There are some signs, moreover, that the drift toward radicalism is, at last, prompting action by the nation's central institutions. Last year, the Indonesian parliament quietly shelved a controversial antipornography bill that could have criminalized public kissing and forms of traditional dance. And in December, after a popular Muslim cleric announced that he had joined a growing trend of flouting national law by taking a second wife, President Yudhoyono spoke out against polygamy—even though the Koran permits it in certain circumstances. The President surely knows the risks of radicalism. Foreign direct investment fell 46% year-on-year between January and November 2006, with one visiting European Parliament legislator blaming the rash of Shari'a bylaws for turning investors off. The specter of violence, too, acts to dampen foreign interest in Indonesia. The indigenous terror group Jemaah Islamiah—an organization linked to al-Qaeda that is blamed for hundreds of bombing deaths in Bali and Jakarta since 2002—doesn't have broad appeal among Indonesians, and its infrastructure has been battered by a number of recent arrests. But in January, clashes between police and alleged jihadis in the central Sulawesi city of Poso resulted in 16 deaths.

In a response of sorts to the growing radicalism, Yudhoyono has recently paid lip service to Pancasila, the secularized state ideology promoted during the Suharto era. But if Indonesia is to shore up its international reputation, more will be needed than recycling an old ideology tainted by its association with a former dictator. In the absence of more vigorous mobilization by moderates, the rising conservative tide in Indonesian Islam looks unlikely to wane soon. Indonesians who return from study overseas—and those who don't leave home—are just a mouse click away from Salafi scholars anywhere else. "The Internet has helped encourage a uniformity of opinion in the Islamic world," says Sidney Jones, Southeast Asia project director for the International Crisis Group. "Some of the loudest voices online are Salafi scholars in the Middle East."

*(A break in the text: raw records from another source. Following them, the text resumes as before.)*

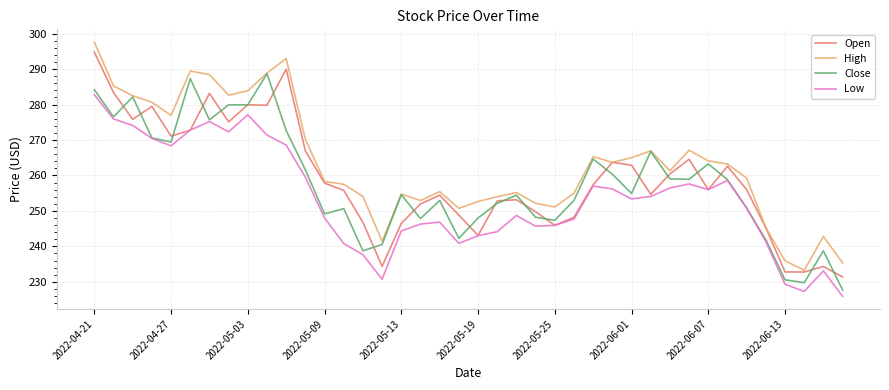

What is the highest value of the High series?

297.6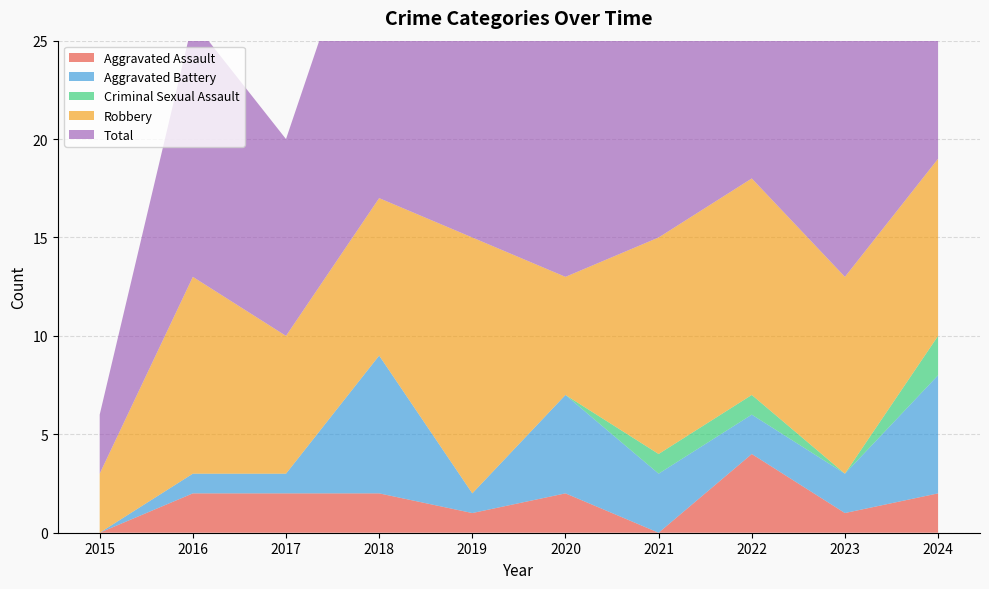

Reading right to left, what are all the values shown in this chart?

Aggravated Assault: 2024=2	2023=1	2022=4	2021=0	2020=2	2019=1	2018=2	2017=2	2016=2	2015=0
Aggravated Battery: 2024=6	2023=2	2022=2	2021=3	2020=5	2019=1	2018=7	2017=1	2016=1	2015=0
Criminal Sexual Assault: 2024=2	2023=0	2022=1	2021=1	2020=0	2019=0	2018=0	2017=0	2016=0	2015=0
Robbery: 2024=9	2023=10	2022=11	2021=11	2020=6	2019=13	2018=8	2017=7	2016=10	2015=3
Total: 2024=19	2023=13	2022=18	2021=15	2020=13	2019=15	2018=17	2017=10	2016=13	2015=3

The newfound piety of University of Indonesia student Lintang Anisa, however, came not from Saudi Arabia but from closer to home. In high school, Anisa lived what she calls a "hedonist" lifestyle, never praying five times a day as is required by Islam. But after enrolling at UI, where she took part in student-organized Koranic study, the 19-year-old English major began wearing a headscarf. "It was God's will that I could study at UI," she says, "so wearing the jilbab is an expression of gratitude for God's blessings." When Anisa and her classmates finish their studies, they will not be donning miniskirts for a cruise around campus. Instead, like millions of other Indonesians also heeding a new call to conservatism, they will bow their heads in prayer.